Question: I’ve read in the news about the increased focus on immigration. I run a medium sized business and am worried about an I-9 audit. Can you remind me of my general obligations for I-9s?
Answer: The Form I-9 is a federal form used to verify an individual’s identity and authorization to work in the United States. Every employer, regardless of size, must complete Form I-9 each time they hire any person to perform labor or services in the United States in return for wages or other remuneration (e.g., food or lodging). The I-9 process should occur after a conditional job offer has been made and before the applicant starts work.
During the I-9 process, employers must provide the applicant with the entire Form I-9, including instructions and lists of acceptable documents. Employers should allow the applicant to choose what documentation to provide. Moreover, employers should accept an employee’s documentation as long as it appears to be genuine and belonging to the employee.
Employers should then complete an in-person, physical inspection of the documents provided by the applicant. During the review, the employer should ensure that the Form I-9 was properly completed and should ask the employee to correct errors or add missing information if necessary. Employers should then retain the completed Form I-9 and copies of the documentation provided by the employee in a secure location that is separate from the employee’s personnel file. Form I-9 records must be retained for at least three years from the date of hire or one year from the date of termination, whichever is longer.
Form I-9’s and supporting documentation may be inspected by federal immigration agencies. Normally, the inspecting agency will give employers a minimum of three (3) business days’ notice before starting an inspection. Under California law, employers must provide employees with notices before and after the inspection. The pre-inspection notice must inform all current employees of the federal immigration agency’s inspection request within 72 hours of receipt of the inspection notice from the federal agency. The notice must include the (1) name of agency conducting the inspection, (2) date the employer received the notice, (3) nature of the inspection, if known, and (4) a copy of the notice of inspection.
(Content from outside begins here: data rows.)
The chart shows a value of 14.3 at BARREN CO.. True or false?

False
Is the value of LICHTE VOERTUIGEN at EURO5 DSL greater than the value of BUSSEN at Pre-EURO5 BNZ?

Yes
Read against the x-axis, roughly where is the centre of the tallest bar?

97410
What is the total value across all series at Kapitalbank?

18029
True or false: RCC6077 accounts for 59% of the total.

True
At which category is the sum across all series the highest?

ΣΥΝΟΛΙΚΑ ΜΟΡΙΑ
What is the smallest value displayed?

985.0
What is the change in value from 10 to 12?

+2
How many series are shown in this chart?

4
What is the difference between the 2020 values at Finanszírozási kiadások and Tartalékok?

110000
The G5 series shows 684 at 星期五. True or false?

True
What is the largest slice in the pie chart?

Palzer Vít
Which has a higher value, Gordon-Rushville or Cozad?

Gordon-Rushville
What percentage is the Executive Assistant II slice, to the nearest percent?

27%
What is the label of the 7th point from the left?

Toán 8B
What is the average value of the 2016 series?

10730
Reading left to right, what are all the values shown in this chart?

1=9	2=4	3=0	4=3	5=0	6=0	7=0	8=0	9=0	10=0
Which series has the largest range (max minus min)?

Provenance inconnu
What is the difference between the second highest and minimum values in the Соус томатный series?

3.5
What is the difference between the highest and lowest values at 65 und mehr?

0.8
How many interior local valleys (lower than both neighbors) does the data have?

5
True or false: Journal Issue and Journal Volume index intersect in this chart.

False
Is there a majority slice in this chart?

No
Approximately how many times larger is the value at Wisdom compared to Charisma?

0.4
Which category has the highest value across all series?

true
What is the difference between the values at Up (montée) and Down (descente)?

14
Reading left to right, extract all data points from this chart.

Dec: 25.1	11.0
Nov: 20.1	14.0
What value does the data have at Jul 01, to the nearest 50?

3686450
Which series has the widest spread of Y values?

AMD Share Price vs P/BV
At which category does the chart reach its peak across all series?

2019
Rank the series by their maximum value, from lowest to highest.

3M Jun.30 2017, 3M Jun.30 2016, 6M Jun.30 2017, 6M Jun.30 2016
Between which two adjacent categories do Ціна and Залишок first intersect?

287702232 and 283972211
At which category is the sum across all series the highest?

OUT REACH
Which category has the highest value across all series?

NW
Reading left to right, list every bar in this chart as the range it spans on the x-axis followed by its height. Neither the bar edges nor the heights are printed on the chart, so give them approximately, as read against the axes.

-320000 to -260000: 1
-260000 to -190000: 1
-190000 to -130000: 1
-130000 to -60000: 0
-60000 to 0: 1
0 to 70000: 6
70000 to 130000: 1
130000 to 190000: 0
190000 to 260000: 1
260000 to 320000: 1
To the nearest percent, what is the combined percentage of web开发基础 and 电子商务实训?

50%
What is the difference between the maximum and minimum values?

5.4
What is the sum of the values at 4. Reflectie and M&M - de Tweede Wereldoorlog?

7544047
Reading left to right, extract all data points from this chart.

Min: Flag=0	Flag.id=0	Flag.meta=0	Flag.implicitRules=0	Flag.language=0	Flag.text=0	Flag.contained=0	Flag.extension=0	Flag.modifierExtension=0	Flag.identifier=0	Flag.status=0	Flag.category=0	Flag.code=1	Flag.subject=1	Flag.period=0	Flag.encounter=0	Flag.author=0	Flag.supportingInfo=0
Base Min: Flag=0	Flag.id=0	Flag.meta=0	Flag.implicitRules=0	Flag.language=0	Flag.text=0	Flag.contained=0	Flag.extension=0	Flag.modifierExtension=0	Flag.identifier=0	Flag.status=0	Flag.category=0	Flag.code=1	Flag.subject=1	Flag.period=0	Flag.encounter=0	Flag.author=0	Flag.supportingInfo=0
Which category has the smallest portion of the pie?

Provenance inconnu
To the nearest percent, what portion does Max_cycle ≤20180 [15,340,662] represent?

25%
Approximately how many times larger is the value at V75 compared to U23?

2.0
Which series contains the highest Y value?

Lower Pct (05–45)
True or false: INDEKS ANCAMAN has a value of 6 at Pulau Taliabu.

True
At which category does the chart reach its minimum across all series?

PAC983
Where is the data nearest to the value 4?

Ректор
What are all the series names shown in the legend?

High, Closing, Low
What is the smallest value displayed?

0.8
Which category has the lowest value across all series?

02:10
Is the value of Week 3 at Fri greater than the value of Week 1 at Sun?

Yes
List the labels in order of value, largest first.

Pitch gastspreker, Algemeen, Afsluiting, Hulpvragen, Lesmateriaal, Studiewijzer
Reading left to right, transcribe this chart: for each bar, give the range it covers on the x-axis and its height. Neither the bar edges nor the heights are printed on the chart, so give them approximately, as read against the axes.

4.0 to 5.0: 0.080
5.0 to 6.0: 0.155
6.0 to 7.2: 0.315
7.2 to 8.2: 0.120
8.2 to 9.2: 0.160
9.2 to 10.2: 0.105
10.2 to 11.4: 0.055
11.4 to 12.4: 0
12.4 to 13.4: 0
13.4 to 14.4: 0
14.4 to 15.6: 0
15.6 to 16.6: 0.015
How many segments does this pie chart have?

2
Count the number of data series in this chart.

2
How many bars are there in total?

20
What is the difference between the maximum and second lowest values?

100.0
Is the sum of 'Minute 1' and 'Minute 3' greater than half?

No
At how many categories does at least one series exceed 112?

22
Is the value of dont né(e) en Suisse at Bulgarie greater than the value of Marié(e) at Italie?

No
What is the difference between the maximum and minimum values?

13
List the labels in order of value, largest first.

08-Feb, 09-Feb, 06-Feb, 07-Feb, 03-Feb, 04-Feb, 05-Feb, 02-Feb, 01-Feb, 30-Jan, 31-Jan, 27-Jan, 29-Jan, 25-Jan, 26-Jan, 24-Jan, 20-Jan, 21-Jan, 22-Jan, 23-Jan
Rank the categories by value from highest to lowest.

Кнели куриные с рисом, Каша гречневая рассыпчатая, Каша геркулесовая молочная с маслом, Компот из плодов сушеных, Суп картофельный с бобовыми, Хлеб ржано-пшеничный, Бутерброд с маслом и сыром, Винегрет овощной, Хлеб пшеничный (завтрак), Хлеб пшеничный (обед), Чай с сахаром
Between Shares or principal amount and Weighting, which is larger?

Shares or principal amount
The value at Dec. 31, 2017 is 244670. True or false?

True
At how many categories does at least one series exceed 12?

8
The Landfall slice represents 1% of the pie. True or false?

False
During the inspection, employers should present only the Form I-9s and the supporting documents requested. After the inspection, employers must provide notice to any “affected employee”—which means an individual who was identified as potentially lacking work authorization or having another document deficiency. This post-inspection notice should include a copy of the written immigration agency notice about the inspection results (often called a Notice of Suspect Documents). It should also include (1) a description of all deficiencies or other items identified in the Notice of Suspect Documents, (2) the timeframe for correcting any potential identified deficiencies, (3) the date and time of any meetings with the employer to correct identified deficiencies, and (4) the employee’s right to representation during this meeting. This notice should be hand delivered to affected employees, if possible.
The I-9 process can be cumbersome, and an I-9 audit can create significant liability for employers and employees alike. There are both federal and state penalties for failure to comply with an I-9 audit or failure to issue the required state notices. Employers with questions about the I-9 process may wish to consult with their labor counsel.